§ TASK DIRECTIONS
Change "dorp" to "gehucht" in the records between the lines holding "Hoe ver is de dichtstbijzijnde" and "神南ニューブラスバンド", inclusive, and give those lines again with nothing else altered. Leave the pictures out of your answer.

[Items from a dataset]
--- START ---

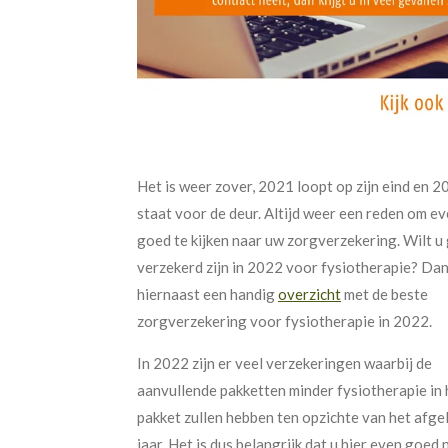
Het is weer zover, 2021 loopt op zijn eind en 
staat voor de deur. Altijd weer een reden om e
goed te kijken naar uw zorgverzekering. Wilt u
verzekerd zijn in 2022 voor fysiotherapie? Dan
hiernaast een handig
overzicht
met de beste
zorgverzekering voor fysiotherapie in 2022.
In 2022 zijn er veel verzekeringen waarbij de
aanvullende pakketten minder fysiotherapie in 
pakket zullen hebben ten opzichte van het afg
jaar. Het is dus belangrijk dat u hier even goed 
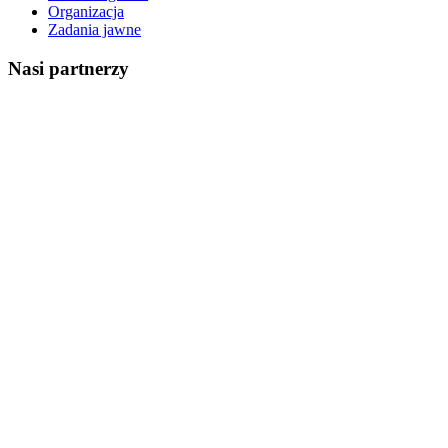
Organizacja
Zadania jawne
Nasi partnerzy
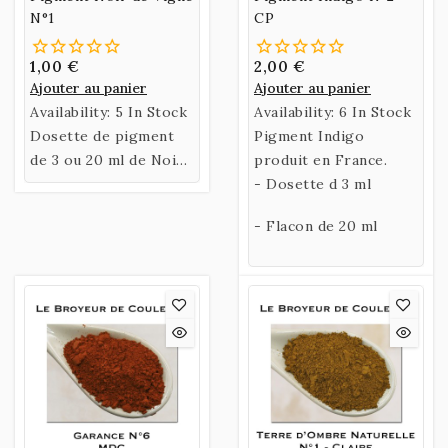
N°1
CP
1,00 €
2,00 €
Ajouter au panier
Ajouter au panier
Availability:
5 In Stock
Availability:
6 In Stock
Dosette de pigment
Pigment Indigo
de 3 ou 20 ml de Noir
produit en France.
de Vigne.
- Dosette d 3 ml
- Flacon de 20 ml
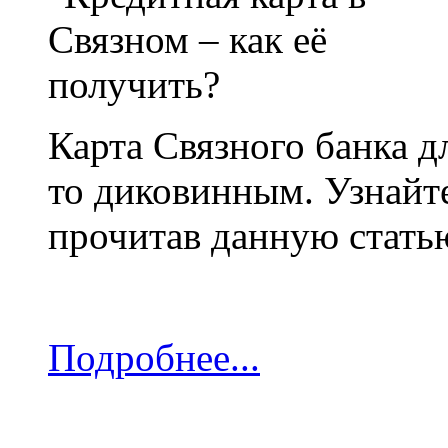
Карта Связного банка д
то диковинным. Узнайте
прочитав данную стать
Подробнее...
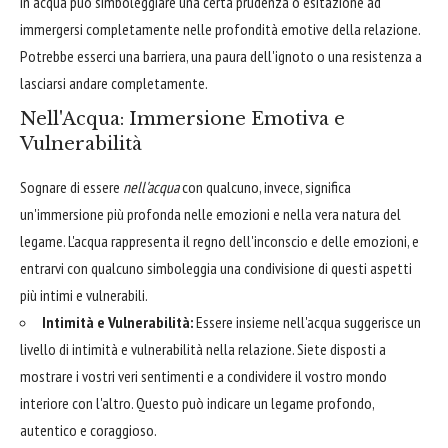
in acqua può simboleggiare una certa prudenza o esitazione ad
immergersi completamente nelle profondità emotive della relazione.
Potrebbe esserci una barriera, una paura dell'ignoto o una resistenza a
lasciarsi andare completamente.
Nell'Acqua: Immersione Emotiva e
Vulnerabilità
Sognare di essere
nell'acqua
con qualcuno, invece, significa
un'immersione più profonda nelle emozioni e nella vera natura del
legame. L'acqua rappresenta il regno dell'inconscio e delle emozioni, e
entrarvi con qualcuno simboleggia una condivisione di questi aspetti
più intimi e vulnerabili.
Intimità e Vulnerabilità:
Essere insieme nell'acqua suggerisce un
livello di intimità e vulnerabilità nella relazione. Siete disposti a
mostrare i vostri veri sentimenti e a condividere il vostro mondo
interiore con l'altro. Questo può indicare un legame profondo,
autentico e coraggioso.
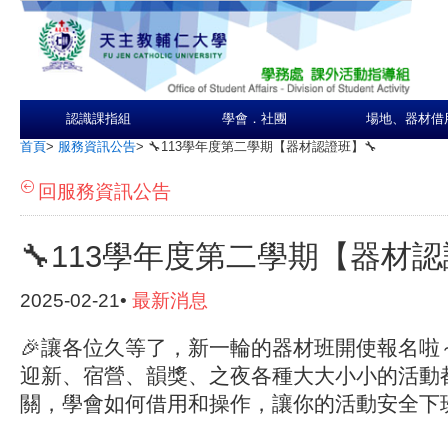
認識課指組
學會．社團
場地、器材借
首頁
>
服務資訊公告
>
🔧113學年度第二學期【器材認證班】🔧
回服務資訊公告
🔧113學年度第二學期【器材認
2025-02-21•
最新消息
🎉讓各位久等了，新一輪的器材班開使報名啦
迎新、宿營、韻獎、之夜各種大大小小的活動
關，學會如何借用和操作，讓你的活動安全下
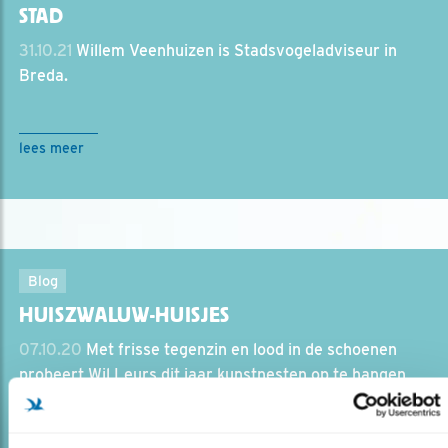
STAD
31.10.21
Willem Veenhuizen is Stadsvogeladviseur in
Breda.
lees meer
Blog
HUISZWALUW-HUISJES
07.10.20
Met frisse tegenzin en lood in de schoenen
probeert Wil Leurs dit jaar kunstnesten op te hangen
voor huiszwaluwen.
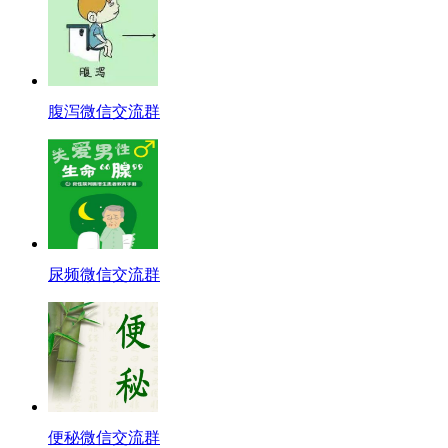
腹泻微信交流群
尿频微信交流群
便秘微信交流群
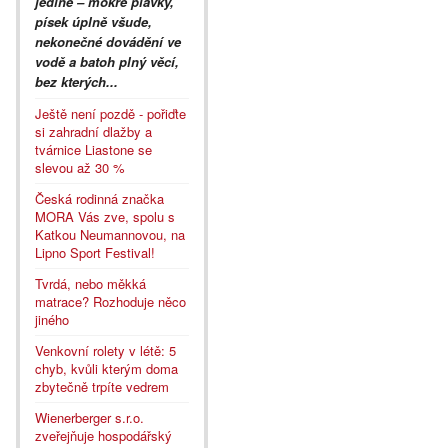
jediné – mokré plavky,
písek úplně všude,
nekonečné dovádění ve
vodě a batoh plný věcí,
bez kterých...
Ještě není pozdě - pořiďte
si zahradní dlažby a
tvárnice Liastone se
slevou až 30 %
Česká rodinná značka
MORA Vás zve, spolu s
Katkou Neumannovou, na
Lipno Sport Festival!
Tvrdá, nebo měkká
matrace? Rozhoduje něco
jiného
Venkovní rolety v létě: 5
chyb, kvůli kterým doma
zbytečně trpíte vedrem
Wienerberger s.r.o.
zveřejňuje hospodářský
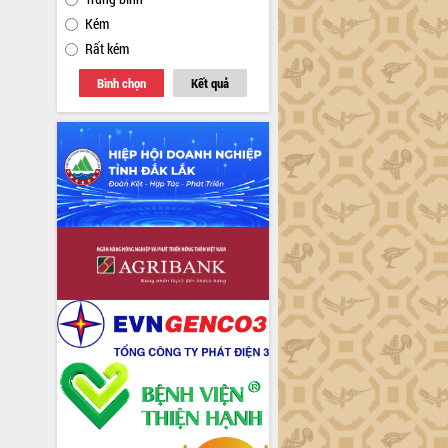
Kém
Rất kém
Bình chọn
Kết quả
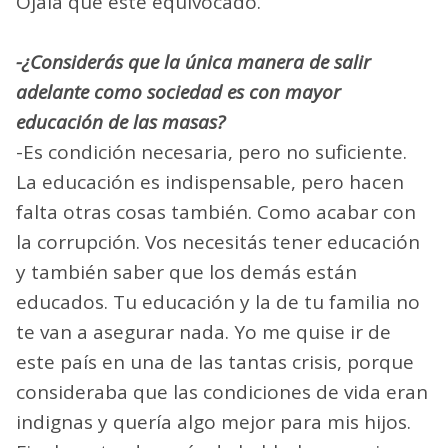
Ojalá que esté equivocado.
-¿Considerás que la única manera de salir
adelante como sociedad es con mayor
educación de las masas?
-Es condición necesaria, pero no suficiente.
La educación es indispensable, pero hacen
falta otras cosas también. Como acabar con
la corrupción. Vos necesitás tener educación
y también saber que los demás están
educados. Tu educación y la de tu familia no
te van a asegurar nada. Yo me quise ir de
este país en una de las tantas crisis, porque
consideraba que las condiciones de vida eran
indignas y quería algo mejor para mis hijos.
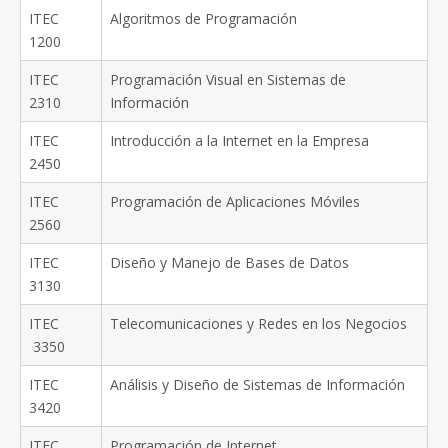
ITEC
Algoritmos de Programación
1200
ITEC
Programación Visual en Sistemas de
2310
Información
ITEC
Introducción a la Internet en la Empresa
2450
ITEC
Programación de Aplicaciones Móviles
2560
ITEC
Diseño y Manejo de Bases de Datos
3130
ITEC
Telecomunicaciones y Redes en los Negocios
3350
ITEC
Análisis y Diseño de Sistemas de Información
3420
ITEC
Programación de Internet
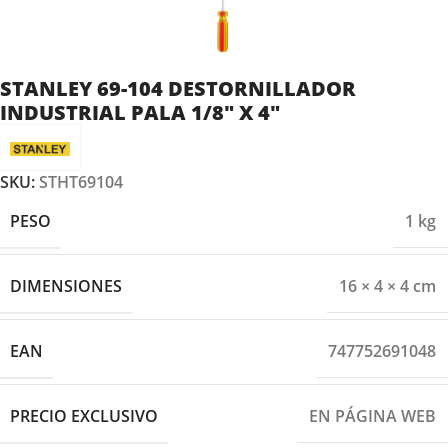
STANLEY 69-104 DESTORNILLADOR
INDUSTRIAL PALA 1/8″ X 4″
SKU:
STHT69104
PESO
1 kg
DIMENSIONES
16 × 4 × 4 cm
EAN
747752691048
PRECIO EXCLUSIVO
EN PÁGINA WEB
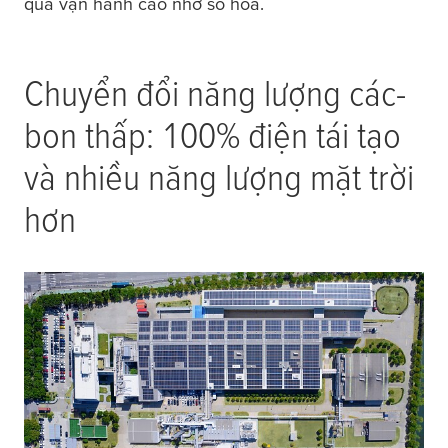
quả vận hành cao nhờ số hóa.
Chuyển đổi năng lượng các-
bon thấp: 100% điện tái tạo
và nhiều năng lượng mặt trời
hơn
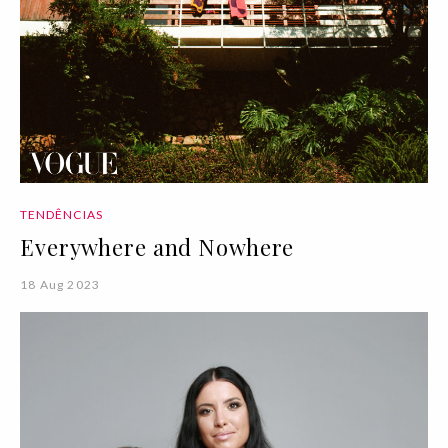
TENDÊNCIAS
Everywhere and Nowhere
18 Aug 2023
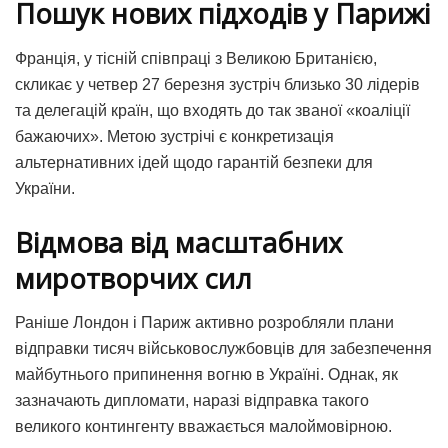
Пошук нових підходів у Парижі
Франція, у тісній співпраці з Великою Британією,
скликає у четвер 27 березня зустріч близько 30 лідерів
та делегацій країн, що входять до так званої «коаліції
бажаючих». Метою зустрічі є конкретизація
альтернативних ідей щодо гарантій безпеки для
України.
Відмова від масштабних
миротворчих сил
Раніше Лондон і Париж активно розробляли плани
відправки тисяч військовослужбовців для забезпечення
майбутнього припинення вогню в Україні. Однак, як
зазначають дипломати, наразі відправка такого
великого контингенту вважається малоймовірною.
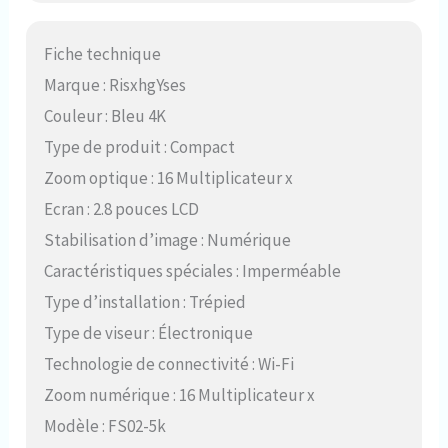
Fiche technique
Marque : RisxhgYses
Couleur : Bleu 4K
Type de produit : Compact
Zoom optique : 16 Multiplicateur x
Ecran : 2.8 pouces LCD
Stabilisation d’image : Numérique
Caractéristiques spéciales : Imperméable
Type d’installation : Trépied
Type de viseur : Électronique
Technologie de connectivité : Wi-Fi
Zoom numérique : 16 Multiplicateur x
Modèle : FS02-5k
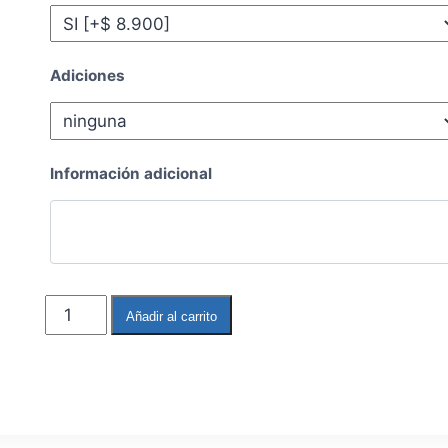
Adiciones
Información adicional
Añadir al carrito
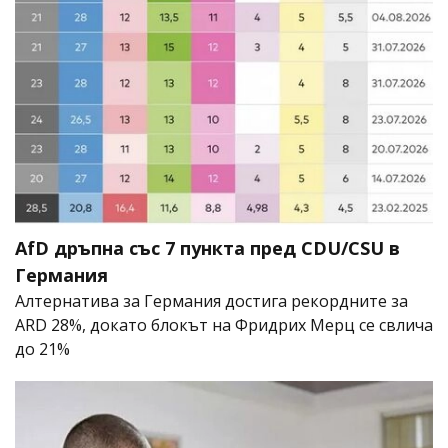
AfD дръпна със 7 пункта пред CDU/CSU в
Германия
Алтернатива за Германия достига рекордните за
ARD 28%, докато блокът на Фридрих Мерц се свлича
до 21%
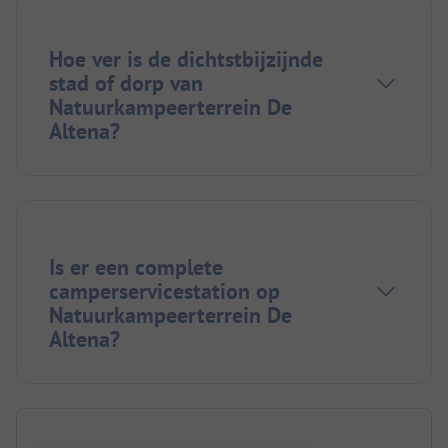
Hoe ver is de dichtstbijzijnde
stad of dorp van
Natuurkampeerterrein De
Altena?
Is er een complete
camperservicestation op
Natuurkampeerterrein De
Altena?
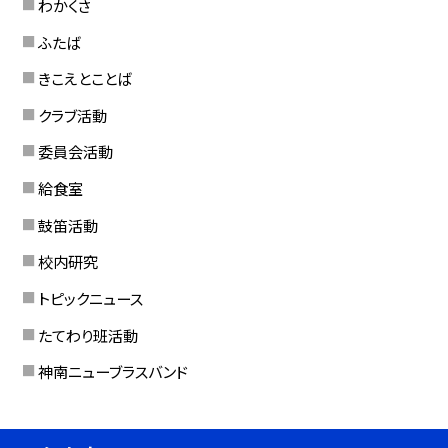
わかくさ
ふたば
きこえとことば
クラブ活動
委員会活動
給食室
鼓笛活動
校内研究
トピックニュース
たてわり班活動
神南ニューブラスバンド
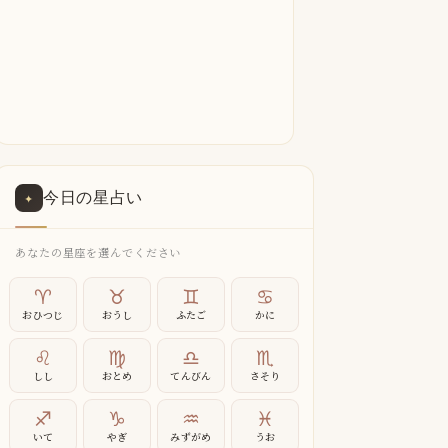
今日の星占い
✦
あなたの星座を選んでください
♈
♉
♊
♋
おひつじ
おうし
ふたご
かに
♌
♍
♎
♏
しし
おとめ
てんびん
さそり
♐
♑
♒
♓
いて
やぎ
みずがめ
うお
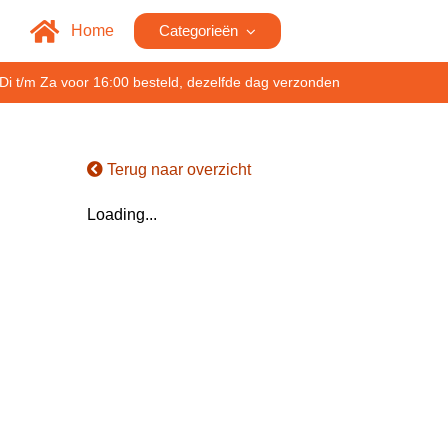
Home
Categorieën
Di t/m Za voor 16:00 besteld, dezelfde dag verzonden
Terug naar overzicht
Loading...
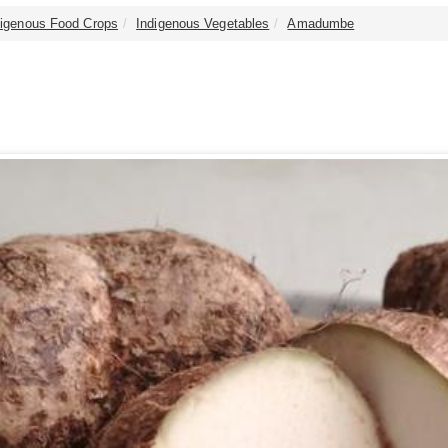
digenous Food Crops
Indigenous Vegetables
Amadumbe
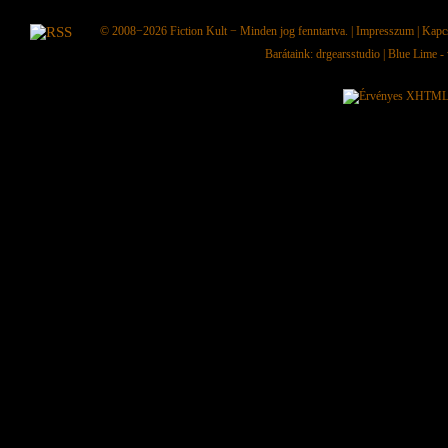
© 2008−2026
Fiction Kult
− Minden jog fenntartva. |
Impresszum
|
Kapc
Barátaink:
drgearsstudio
|
Blue Lime - 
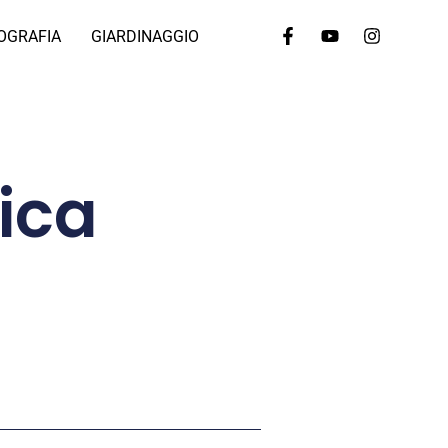
OGRAFIA
GIARDINAGGIO
ica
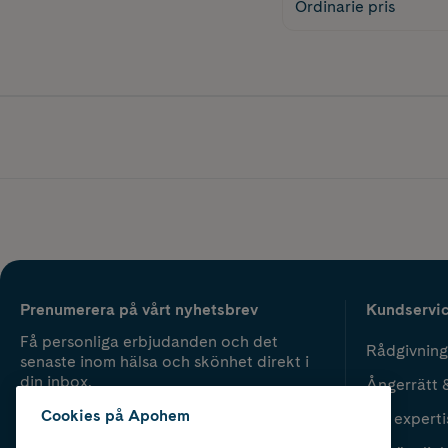
Ordinarie pris
Prenumerera på vårt nyhetsbrev
Kundservi
Få personliga erbjudanden och det
Rådgivning
senaste inom hälsa och skönhet direkt i
din inbox.
Ångerrätt 
Cookies på Apohem
Vår experti
Fyll i mailadress
Skicka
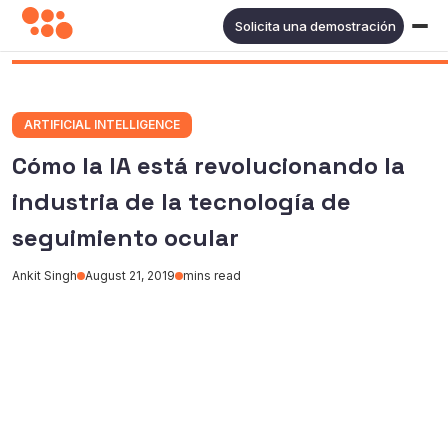
Solicita una demostración
ARTIFICIAL INTELLIGENCE
Cómo la IA está revolucionando la
industria de la tecnología de
seguimiento ocular
Ankit Singh
August 21, 2019
mins read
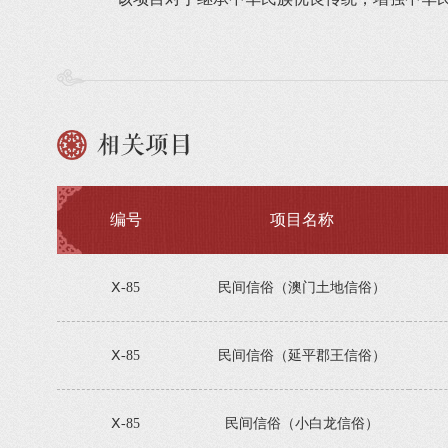
相关项目
编号
项目名称
Ⅹ-85
民间信俗（澳门土地信俗）
Ⅹ-85
民间信俗（延平郡王信俗）
Ⅹ-85
民间信俗（小白龙信俗）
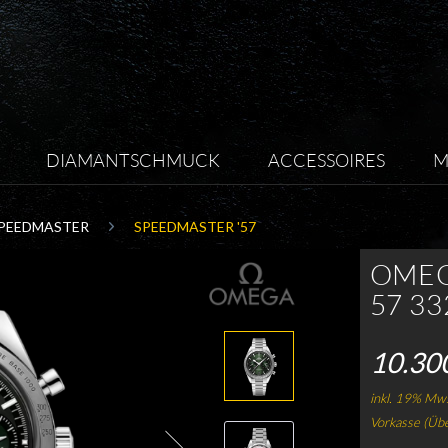
DIAMANTSCHMUCK
ACCESSOIRES
M
PEEDMASTER
SPEEDMASTER '57
OMEG
57 33
10.30
inkl. 19% Mws
Vorkasse (Üb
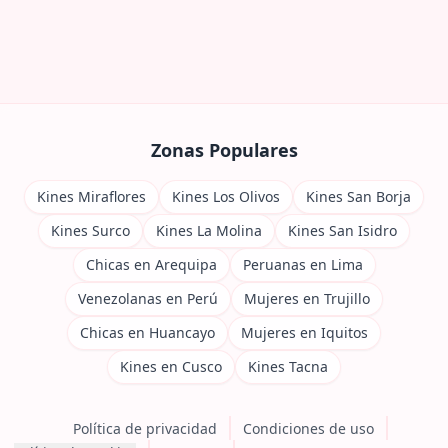
Zonas Populares
Kines Miraflores
Kines Los Olivos
Kines San Borja
Kines Surco
Kines La Molina
Kines San Isidro
Chicas en Arequipa
Peruanas en Lima
Venezolanas en Perú
Mujeres en Trujillo
Chicas en Huancayo
Mujeres en Iquitos
Kines en Cusco
Kines Tacna
Política de privacidad
Condiciones de uso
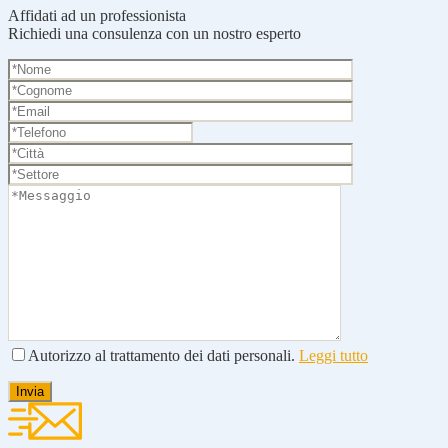
Affidati ad un professionista
Richiedi una consulenza con un nostro esperto
Autorizzo al trattamento dei dati personali.
Leggi tutto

--- END ---

§ EXERCISE OUTPUT
Hoe ver is de dichtstbijzijnde
stad of gehucht van
Natuurkampeerterrein De
Altena?
Is er een complete
camperservicestation op
Natuurkampeerterrein De
Altena?
わかくさ
ふたば
きこえとことば
クラブ活動
委員会活動
給食室
鼓笛活動
校内研究
トピックニュース
たてわり班活動
神南ニューブラスバンド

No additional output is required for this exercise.